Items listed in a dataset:
▼

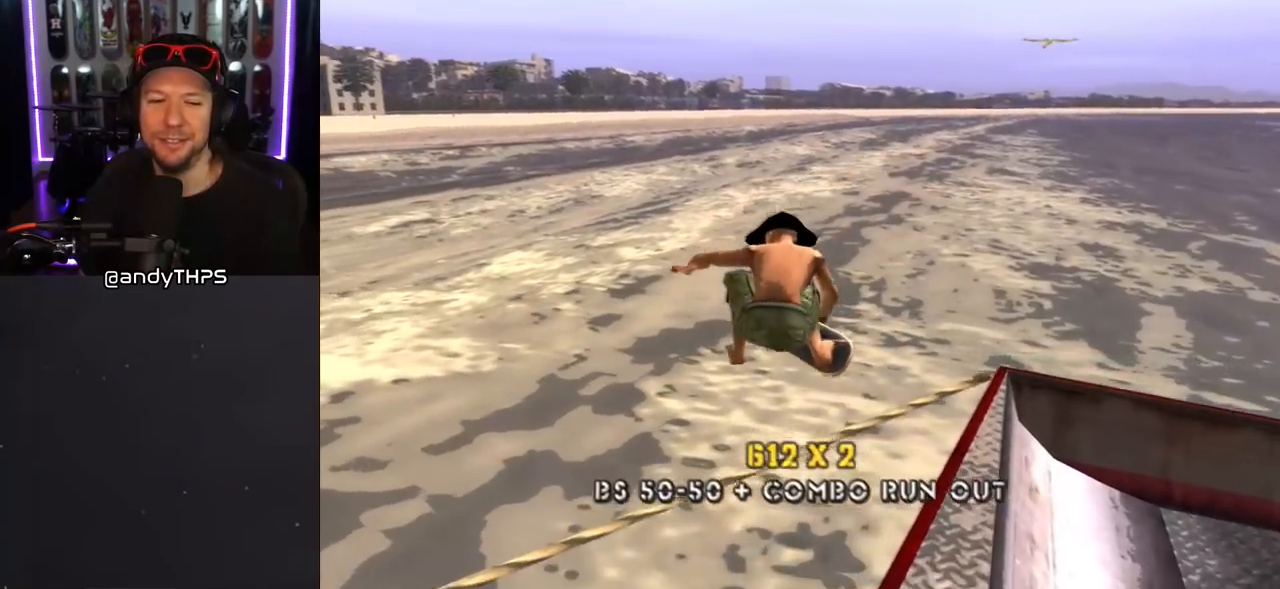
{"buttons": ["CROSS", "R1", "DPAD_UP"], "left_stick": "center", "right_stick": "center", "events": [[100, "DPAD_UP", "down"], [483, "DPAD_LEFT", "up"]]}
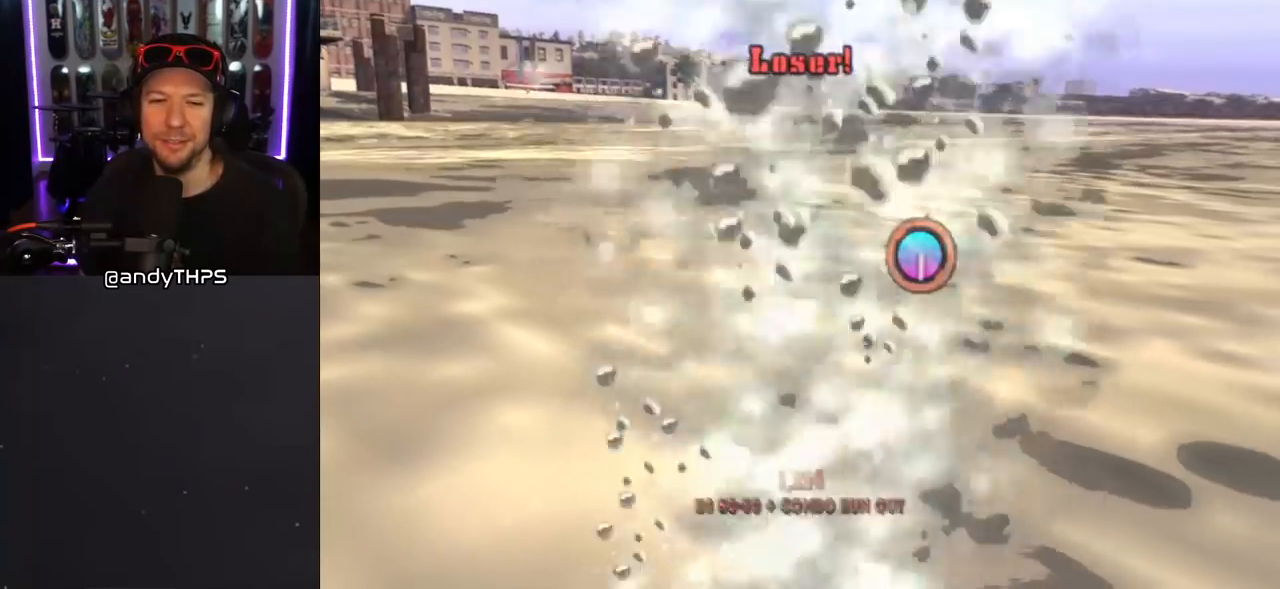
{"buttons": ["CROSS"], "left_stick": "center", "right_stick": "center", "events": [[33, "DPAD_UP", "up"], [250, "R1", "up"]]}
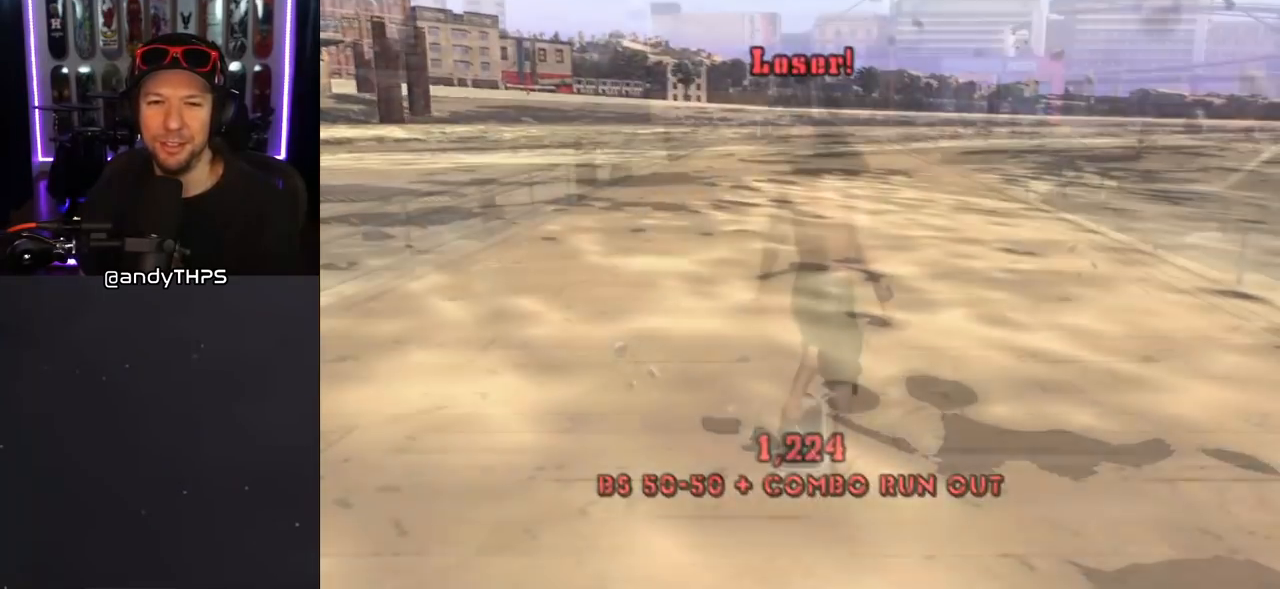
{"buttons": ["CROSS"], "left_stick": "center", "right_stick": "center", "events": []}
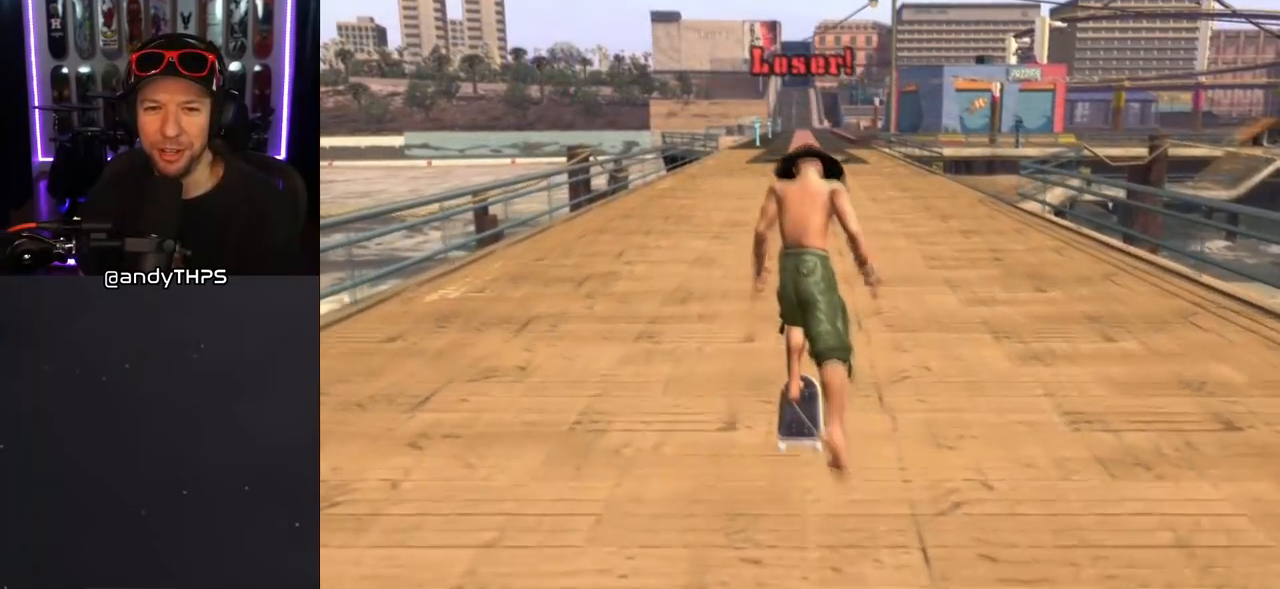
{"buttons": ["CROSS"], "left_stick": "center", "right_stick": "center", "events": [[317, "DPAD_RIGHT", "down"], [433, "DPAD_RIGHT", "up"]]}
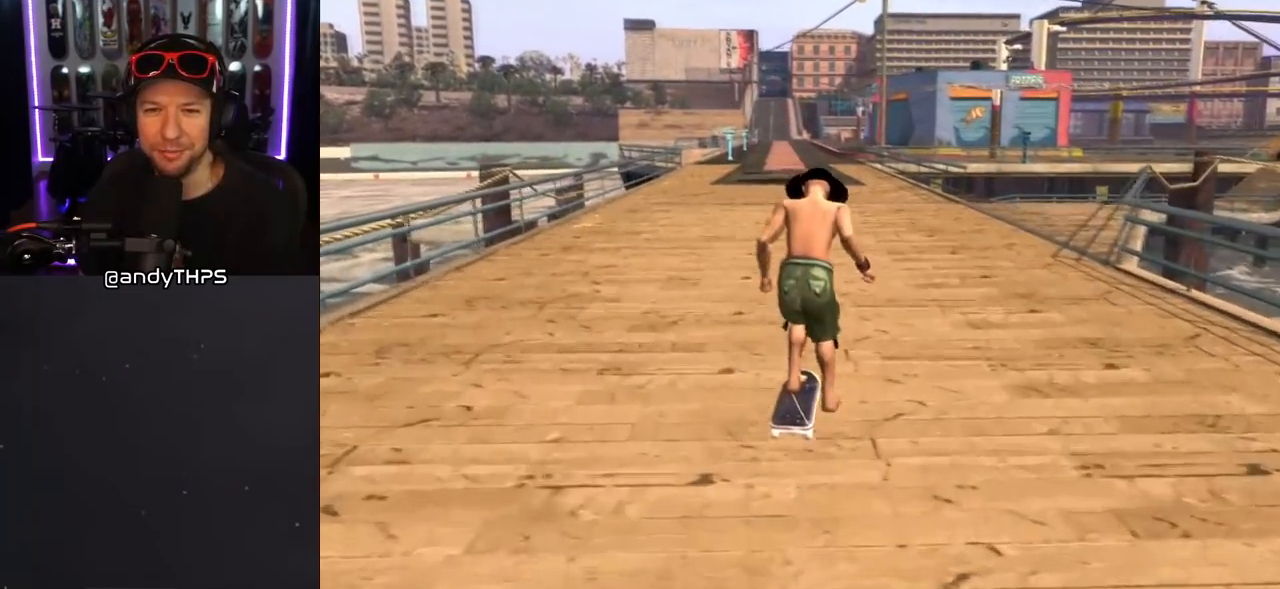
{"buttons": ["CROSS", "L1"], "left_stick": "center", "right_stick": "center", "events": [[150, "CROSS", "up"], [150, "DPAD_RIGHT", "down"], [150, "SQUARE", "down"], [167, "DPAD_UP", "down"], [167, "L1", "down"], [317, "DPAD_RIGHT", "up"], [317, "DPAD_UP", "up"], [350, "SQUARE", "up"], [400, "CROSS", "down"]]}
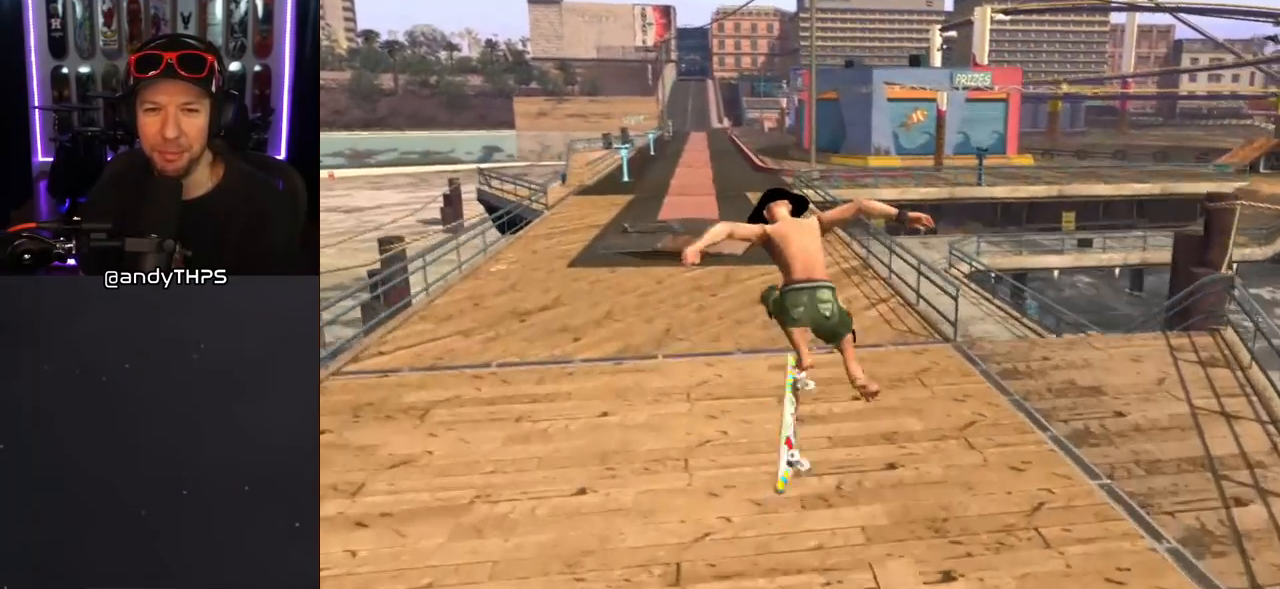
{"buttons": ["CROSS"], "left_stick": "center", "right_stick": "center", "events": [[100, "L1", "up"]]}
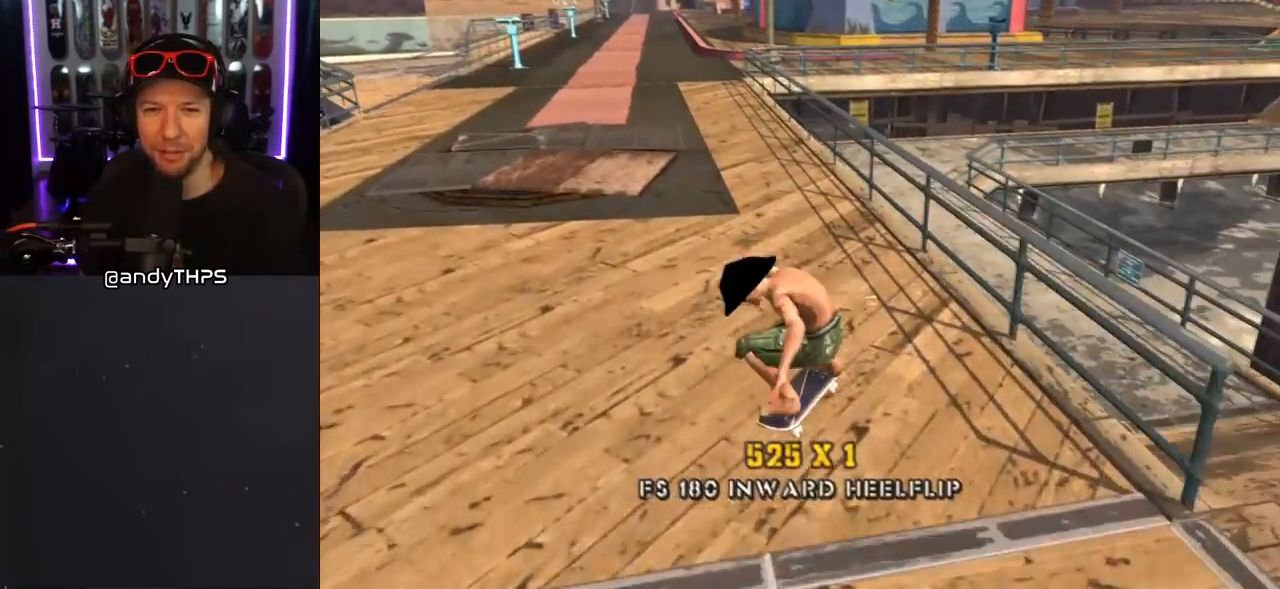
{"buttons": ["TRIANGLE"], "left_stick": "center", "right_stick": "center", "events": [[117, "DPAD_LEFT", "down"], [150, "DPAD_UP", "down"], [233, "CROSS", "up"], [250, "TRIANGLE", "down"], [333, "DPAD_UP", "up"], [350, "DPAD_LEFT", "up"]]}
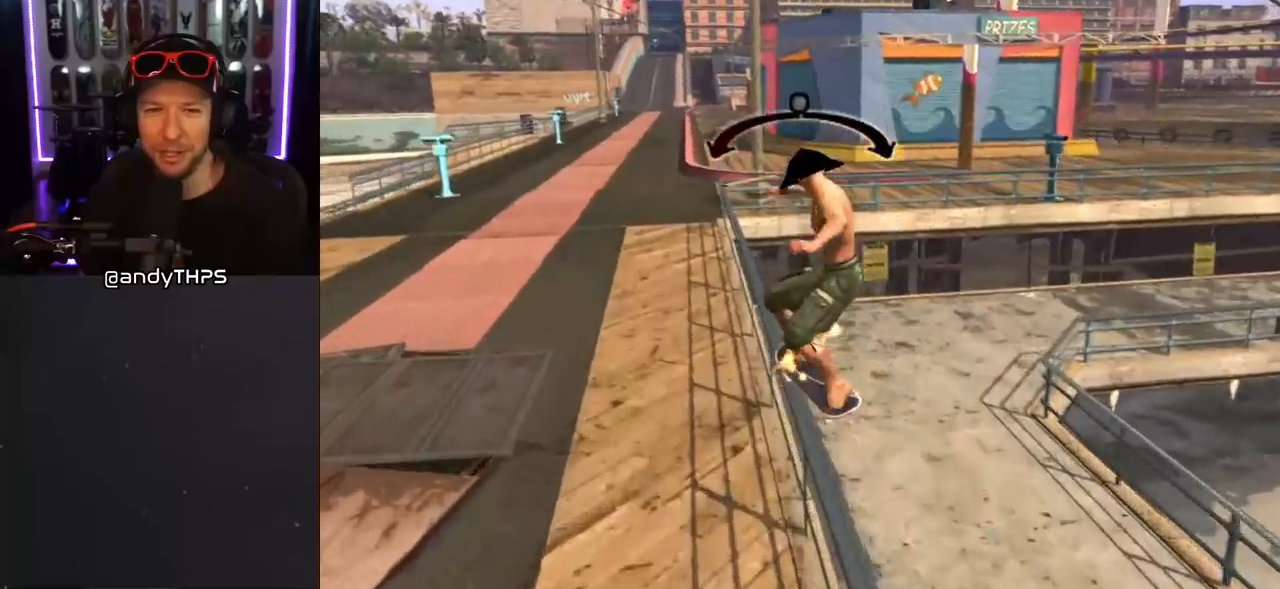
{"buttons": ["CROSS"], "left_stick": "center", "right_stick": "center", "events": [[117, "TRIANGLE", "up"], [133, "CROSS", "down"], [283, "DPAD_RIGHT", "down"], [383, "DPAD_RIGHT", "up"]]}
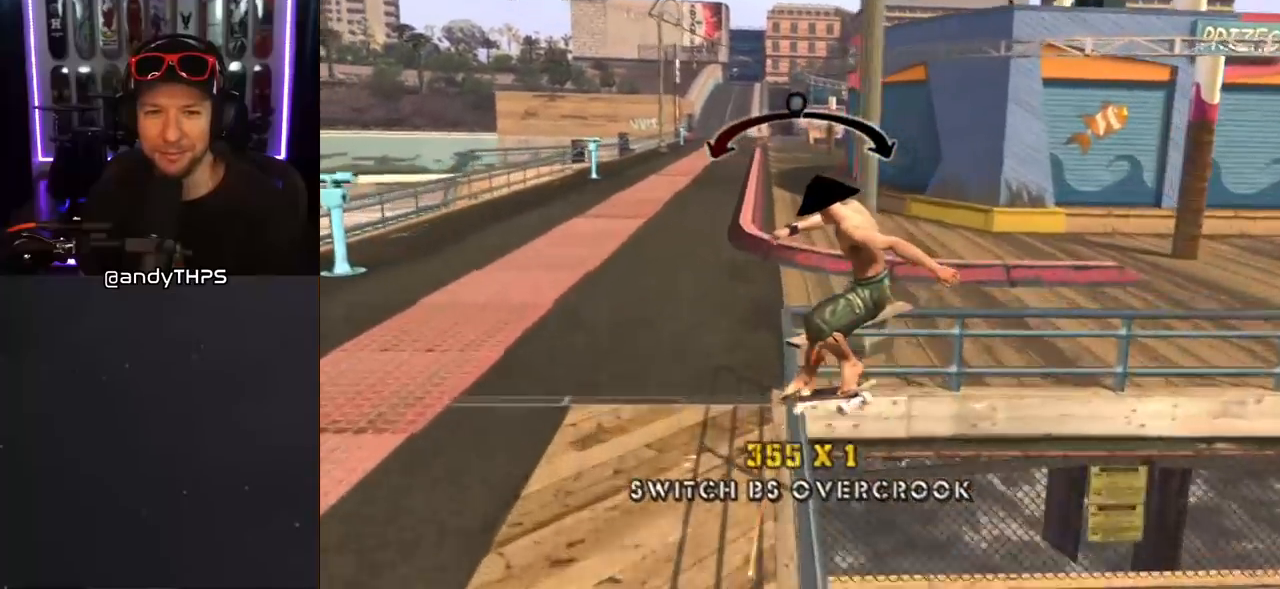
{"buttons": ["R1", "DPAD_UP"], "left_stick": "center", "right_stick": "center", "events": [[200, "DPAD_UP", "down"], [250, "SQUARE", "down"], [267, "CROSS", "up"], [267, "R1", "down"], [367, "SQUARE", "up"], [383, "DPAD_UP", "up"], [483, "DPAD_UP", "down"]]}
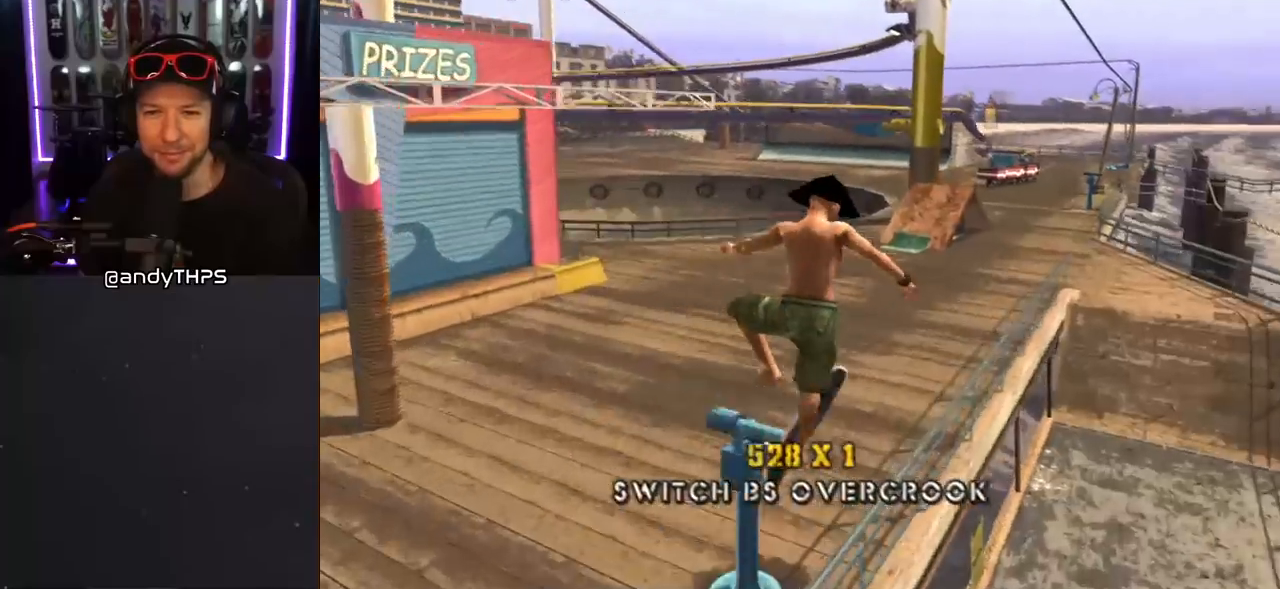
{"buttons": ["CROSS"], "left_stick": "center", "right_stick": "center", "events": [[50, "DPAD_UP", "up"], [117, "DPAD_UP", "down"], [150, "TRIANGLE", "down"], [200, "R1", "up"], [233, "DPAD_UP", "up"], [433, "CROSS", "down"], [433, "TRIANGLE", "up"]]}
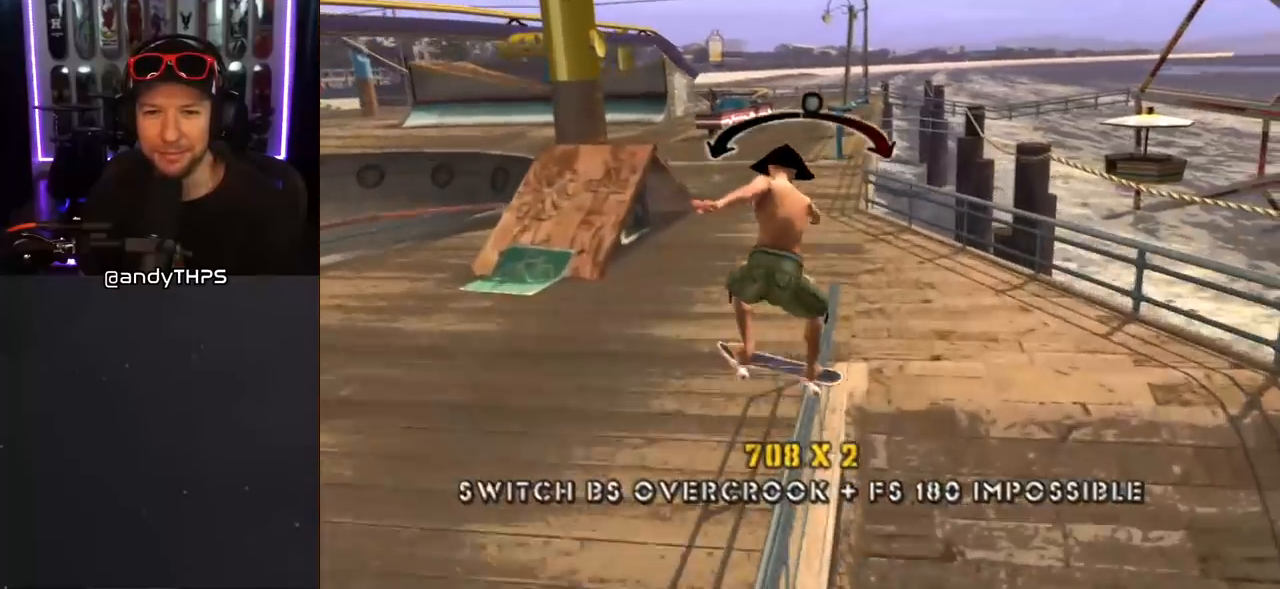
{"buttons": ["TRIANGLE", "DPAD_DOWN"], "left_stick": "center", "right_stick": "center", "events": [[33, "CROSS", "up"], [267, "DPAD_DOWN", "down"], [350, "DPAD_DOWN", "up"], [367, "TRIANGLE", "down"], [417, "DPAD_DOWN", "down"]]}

▲

* Your objective
Read the entries above, then pull out the lines that include "TRIANGLE".

* Solution to the problem
{"buttons": ["TRIANGLE"], "left_stick": "center", "right_stick": "center", "events": [[117, "DPAD_LEFT", "down"], [150, "DPAD_UP", "down"], [233, "CROSS", "up"], [250, "TRIANGLE", "down"], [333, "DPAD_UP", "up"], [350, "DPAD_LEFT", "up"]]}
{"buttons": ["CROSS"], "left_stick": "center", "right_stick": "center", "events": [[117, "TRIANGLE", "up"], [133, "CROSS", "down"], [283, "DPAD_RIGHT", "down"], [383, "DPAD_RIGHT", "up"]]}
{"buttons": ["CROSS"], "left_stick": "center", "right_stick": "center", "events": [[50, "DPAD_UP", "up"], [117, "DPAD_UP", "down"], [150, "TRIANGLE", "down"], [200, "R1", "up"], [233, "DPAD_UP", "up"], [433, "CROSS", "down"], [433, "TRIANGLE", "up"]]}
{"buttons": ["TRIANGLE", "DPAD_DOWN"], "left_stick": "center", "right_stick": "center", "events": [[33, "CROSS", "up"], [267, "DPAD_DOWN", "down"], [350, "DPAD_DOWN", "up"], [367, "TRIANGLE", "down"], [417, "DPAD_DOWN", "down"]]}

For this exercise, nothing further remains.